As spring returns to Connecticut, shoppers at Stew Leonard’s, the famed four-store Connecticut-based grocer, begin to ask employees, and post on the retailer’s Facebook page, “When are the animals coming back?”
Those are the animals — two cows, two sheep and two goats — that from April through early November inhabit the “Little Farm,” a small fenced-in area adjacent to the original Norwalk, Conn., store that has been duplicated at the Danbury, Conn., and Yonkers, N.Y., locations. (Stew Leonard’s store in Newington, Conn., lacks the space.) The Little Farms are a magnet for children and part of what makes Stew’s “the Disneyland of dairy stores,” as the retailer was described by the New York Times.
Since 2007, each Little Farm at the beginning of the season receives a pair of baby cows, goats and sheep between the ages of 2 and 4 weeks. Baby chicks and ducks are added shortly thereafter. In mid-July, the now-much-larger cows are returned to their original farm and replaced with new calves. “Part of the fun is watching the animals grow” during the year, said Meghan Bell, director of public relations for Stew’s.
The baby cows, sheep and goats will arrive in grand style on April 30, taking part in a free welcome parade at each location throughout the day. Led by a stilt walker, “the Amazing Andy,” and three costumed characters, Clover the Cow, Daphne Duck and Cynthia Chick, the animals will be escorted on a hay-filled wagon pulled by a truck or tractor around the store. They will be greeted by cheering children and parents at the farm, where “Farmer Dave” — Dave Hartford, whose farm in Ellington, Conn., provides the animals — will answer questions and invite the kids to pet the animals. The event will also feature face painting, balloons, music and snacks.
About 100 people showed up at each store last year, when the welcome parade was initiated. “The kids were hilarious,” excited to get “up close and personal” with the animals, Bell said.
Leading up to the farm animals’ arrival, children 4 to 12 can enter the “Name Our Babies” contest at the three stores, submitting recommended names in a suggestion box. Winners get their picture taken at the parade with Farmer Dave and the animal they named.

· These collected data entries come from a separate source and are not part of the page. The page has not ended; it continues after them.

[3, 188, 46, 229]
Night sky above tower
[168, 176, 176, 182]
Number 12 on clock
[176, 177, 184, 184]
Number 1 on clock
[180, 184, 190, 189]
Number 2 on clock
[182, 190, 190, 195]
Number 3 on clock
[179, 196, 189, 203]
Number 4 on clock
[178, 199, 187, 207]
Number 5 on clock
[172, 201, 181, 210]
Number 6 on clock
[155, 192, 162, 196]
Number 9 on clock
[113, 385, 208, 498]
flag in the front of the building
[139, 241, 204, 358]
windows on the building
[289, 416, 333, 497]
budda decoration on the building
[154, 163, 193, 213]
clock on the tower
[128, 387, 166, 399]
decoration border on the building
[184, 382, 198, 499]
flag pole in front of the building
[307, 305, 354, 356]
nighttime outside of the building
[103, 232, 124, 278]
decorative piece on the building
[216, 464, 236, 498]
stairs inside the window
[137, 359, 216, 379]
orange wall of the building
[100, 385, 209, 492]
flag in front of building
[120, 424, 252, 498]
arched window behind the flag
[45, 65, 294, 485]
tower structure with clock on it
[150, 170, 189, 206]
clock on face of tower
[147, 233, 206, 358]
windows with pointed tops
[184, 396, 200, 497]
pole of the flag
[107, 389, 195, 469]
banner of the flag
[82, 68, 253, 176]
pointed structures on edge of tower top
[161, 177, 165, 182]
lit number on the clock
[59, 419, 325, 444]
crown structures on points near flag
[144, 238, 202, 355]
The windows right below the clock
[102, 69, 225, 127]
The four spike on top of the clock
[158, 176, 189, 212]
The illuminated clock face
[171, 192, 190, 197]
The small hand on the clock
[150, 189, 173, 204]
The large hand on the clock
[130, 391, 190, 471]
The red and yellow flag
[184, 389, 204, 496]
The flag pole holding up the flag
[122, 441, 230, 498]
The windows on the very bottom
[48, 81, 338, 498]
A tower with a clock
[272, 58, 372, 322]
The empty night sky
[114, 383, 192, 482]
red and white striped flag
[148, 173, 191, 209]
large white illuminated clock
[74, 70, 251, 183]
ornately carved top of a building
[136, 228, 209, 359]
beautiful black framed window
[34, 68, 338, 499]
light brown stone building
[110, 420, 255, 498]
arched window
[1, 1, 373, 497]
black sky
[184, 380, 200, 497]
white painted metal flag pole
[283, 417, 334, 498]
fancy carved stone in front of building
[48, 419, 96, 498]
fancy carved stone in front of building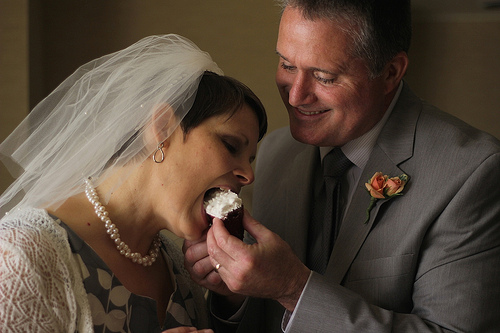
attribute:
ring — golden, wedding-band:
[214, 260, 221, 271]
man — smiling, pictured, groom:
[183, 3, 500, 332]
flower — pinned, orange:
[364, 171, 409, 226]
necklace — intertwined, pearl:
[84, 179, 163, 266]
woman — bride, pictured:
[1, 70, 268, 333]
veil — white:
[1, 34, 224, 228]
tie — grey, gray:
[307, 146, 354, 275]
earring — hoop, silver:
[152, 145, 165, 163]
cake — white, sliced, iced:
[203, 186, 244, 242]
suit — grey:
[206, 82, 499, 333]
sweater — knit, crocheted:
[1, 205, 98, 333]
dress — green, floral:
[54, 215, 198, 332]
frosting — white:
[205, 188, 243, 217]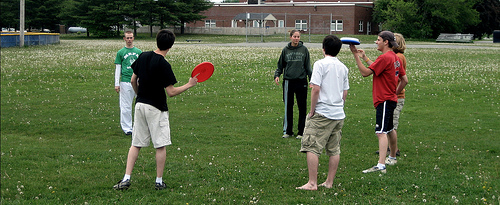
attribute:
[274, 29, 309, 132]
girl — black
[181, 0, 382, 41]
building — large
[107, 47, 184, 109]
shirt — black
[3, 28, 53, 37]
stripe — yellow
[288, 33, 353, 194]
boy — barefoot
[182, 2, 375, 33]
building — red, brick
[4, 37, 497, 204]
field — large, green, grass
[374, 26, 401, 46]
cap — black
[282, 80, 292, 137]
stripe — white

During their stay at the Little Farm, the animals are well cared for. “Each store has a dedicated staff member who checks, cleans and feeds the animals,” said Bell. “Our security team checks them at night.” The farms are overseen by Barbara Bucknam, Stew’s director of quality, who recently earned a degree as a veterinary assistant.
The original Little Farm came into being in 1969 when founder Stew Leonard, Sr., purchased an old farm on U.S. Route 1 as the site of the Norwalk store. To buy the land, he had to assure the owner, Hazel Schultze, that in addition to his store he would build a farm for her sheep, whom she could visit every day, and would even add some goats, ducks and chickens to make it a "real" farm.
Proving to be such a hit in Norwalk, Little Farms were added to the Danbury and Yonkers locations when they opened.